Harsche Kritik an Bremer Geschäftstüchtigkeit
Auf harsche Kritik stieß die Geschäftstüchtigkeit der Bremer. Man zweifelte an ihrer Aufrichtigkeit und Selbstlosigkeit, verdächtigte sie mangelnder Empathie für die „deutsche Sache“. Die Preise seien viel zu hoch gewesen, bisweilen seien die Gäste regelrecht übervorteilt worden. Tatsächlich witterten zahlreiche Geschäftsleute einen satten Gewinn, sie wollten an den Gästen kräftig verdienen. Einen Hinweis darauf geben die Verkaufsanzeigen in den Bremer Zeitungen: Da wurden „Ordonnanzmäßige Schützenhüte“ feilgeboten, da wurden die Vorzüge „Deutscher Schützen-Seide“ gepriesen, da warfen die Buchhändler und Verleger rechtzeitig zum Bundesschießen etliche Sonderdrucke mit Festplatz- und Stadtansichten auf den Markt.

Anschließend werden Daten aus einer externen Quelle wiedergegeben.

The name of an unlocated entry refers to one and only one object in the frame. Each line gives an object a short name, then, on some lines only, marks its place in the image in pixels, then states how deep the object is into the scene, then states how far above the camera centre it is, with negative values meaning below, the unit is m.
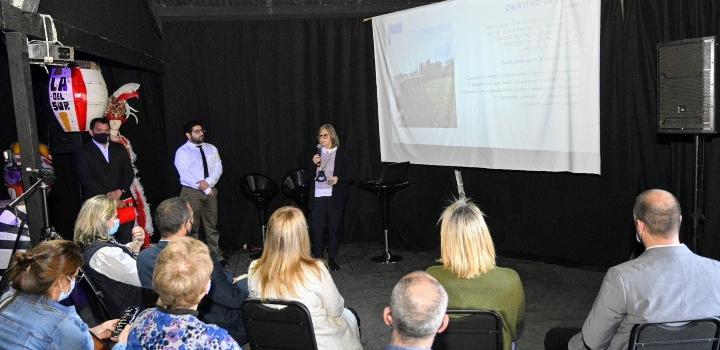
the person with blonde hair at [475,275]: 2.60 -0.72
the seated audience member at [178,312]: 1.93 -0.60
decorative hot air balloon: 4.87 +0.21
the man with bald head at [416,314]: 1.78 -0.58
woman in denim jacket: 2.21 -0.63
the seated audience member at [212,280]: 3.05 -0.79
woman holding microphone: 6.17 -0.73
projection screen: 5.18 +0.16
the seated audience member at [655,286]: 2.37 -0.72
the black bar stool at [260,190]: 6.81 -0.82
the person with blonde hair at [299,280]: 2.80 -0.74
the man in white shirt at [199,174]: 6.51 -0.59
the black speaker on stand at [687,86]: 4.04 +0.04
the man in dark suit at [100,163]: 5.69 -0.38
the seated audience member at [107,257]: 3.27 -0.70
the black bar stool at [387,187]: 6.46 -0.80
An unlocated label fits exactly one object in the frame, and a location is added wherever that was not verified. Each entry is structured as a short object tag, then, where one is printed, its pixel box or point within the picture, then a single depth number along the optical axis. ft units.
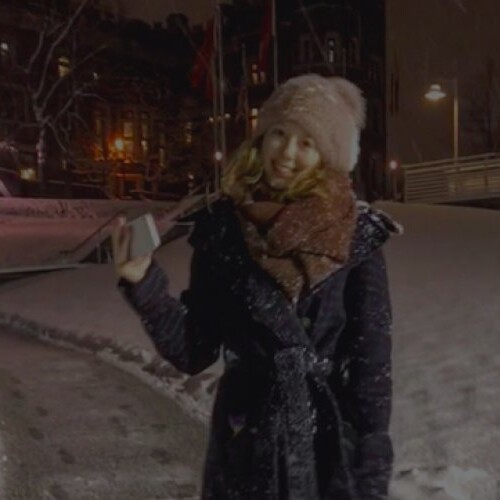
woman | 7.30
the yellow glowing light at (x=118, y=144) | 162.57
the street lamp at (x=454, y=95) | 105.81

Mit den Schützen kam auch allerlei Gesindel in die Stadt, vor allem Taschendiebe machten eine glänzende Ausbeute. Allein beim Festumzug registrierte die Polizei 18 Fälle von gestohlenen Geldbörsen, die Dunkelziffer dürfte noch weitaus höher gelegen haben. Großes Aufsehen erregte ein Raubmord: Ein Festplatzbesucher wurde „mit den Beinen nach oben“ in einem Schlammgraben tot aufgefunden, von seinen Wertsachen fehlte jede Spur.
Für Verdruss unter den Schützen sorgte die gewerbsmäßige Ausübung des Schützensports. Geradezu als Profischütze agierte ein Schweizer als Stammgast bei den deutschen Schützenfesten. Mit sicherer Hand räumte er allerorten die Prämien ab, oft genug ansehnliche Geldprämien und wertvolle Pokale. So hatten sich die Erfinder das Wettschießen eigentlich nicht gedacht.

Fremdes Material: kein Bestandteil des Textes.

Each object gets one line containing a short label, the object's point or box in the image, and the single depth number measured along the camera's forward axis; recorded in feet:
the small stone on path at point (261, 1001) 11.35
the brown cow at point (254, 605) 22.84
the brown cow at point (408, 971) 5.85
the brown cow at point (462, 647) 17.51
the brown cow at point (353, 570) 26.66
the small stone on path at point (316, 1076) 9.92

Am Ende herrschte in Bremen großer Katzenjammer
Am Ende war der Katzenjammer groß, die Euphorie des Auftakttages mit dem feierlichen Festumzug verflüchtigte sich schnell. Bereits nach vier Tagen gingen die Besucherzahlen drastisch zurück, nur abendliche Unterhaltungsangebote wie ein Feuerwerk unter dem Motto „Kanonade à la Düppel“ vermochten noch Neugierige zu locken – eine etwas makabre Reminiszenz an die Bombardierung der Düppeler Schanzen im deutsch-dänischen Krieg von 1864.

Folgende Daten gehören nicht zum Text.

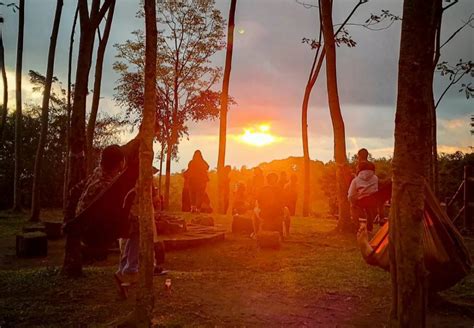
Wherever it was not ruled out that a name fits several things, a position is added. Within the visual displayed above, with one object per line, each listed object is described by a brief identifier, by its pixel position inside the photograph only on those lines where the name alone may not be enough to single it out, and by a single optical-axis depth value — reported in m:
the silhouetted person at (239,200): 17.03
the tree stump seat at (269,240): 10.74
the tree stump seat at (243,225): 13.75
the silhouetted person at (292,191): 19.56
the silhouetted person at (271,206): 11.07
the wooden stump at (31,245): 10.15
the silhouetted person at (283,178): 18.13
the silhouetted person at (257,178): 19.19
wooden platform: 10.83
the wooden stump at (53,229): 12.81
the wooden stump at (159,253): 8.91
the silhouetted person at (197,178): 18.92
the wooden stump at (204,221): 14.59
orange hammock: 5.11
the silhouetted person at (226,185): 21.92
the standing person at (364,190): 11.36
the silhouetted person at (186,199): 20.33
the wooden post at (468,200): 14.28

Es entbehrt nicht einer gewissen Ironie, dass als Austragungsort des dritten Deutschen Bundesschießens ausgerechnet Wien gewählt wurde. Im Sommer 1865 ging das noch an: Der deutsche Nationalstaat ließ noch immer auf sich warten, noch immer war nicht geklärt, ob Österreich dazu gehören würde oder nicht.
Genau ein Jahr später hatte sich die Angelegenheit erledigt. Durch die österreichische Niederlage gegen Preußen in der Schlacht bei Königgrätz war der deutsche Dualismus beendet, der lange Kampf zwischen den beiden Großmächten um die Vorherrschaft in Deutschland endgültig entschieden. Nun war klar: der deutsche Nationalstaat würde kleindeutsch sein, nicht großdeutsch unter Einschluss Österreichs.
Wegen dieses Waffengangs musste wie schon das zweite auch das dritte Bundesschießen verschoben werden, diesmal von 1867 auf 1868. Es fand aber trotzdem plangemäß in Wien statt. In der Folge pendelte sich dann der Dreijahresrhythmus ein. Eine tiefe Zäsur für das Bundesschießen bedeutete die Gleichschaltung der Schützenvereine im „Dritten Reich“. Nach der NS-Machtübernahme gab es nur 1934 noch ein Bundesschießen, danach verschwand die Traditionsveranstaltung vom Festtagskalender. Erst 1955 wurde wieder ein Bundesschießen in Hannover ausgetragen, auch das 23. Bundesschießen von 1965 ging erneut in der niedersächsischen Landeshauptstadt über die Bühne. Doch zu einer Neuauflage kam es nicht mehr: Das Bundesschießen als gesellschaftliches Ereignis hatte sich 100 Jahre nach der Veranstaltung in Bremen endgültig überholt.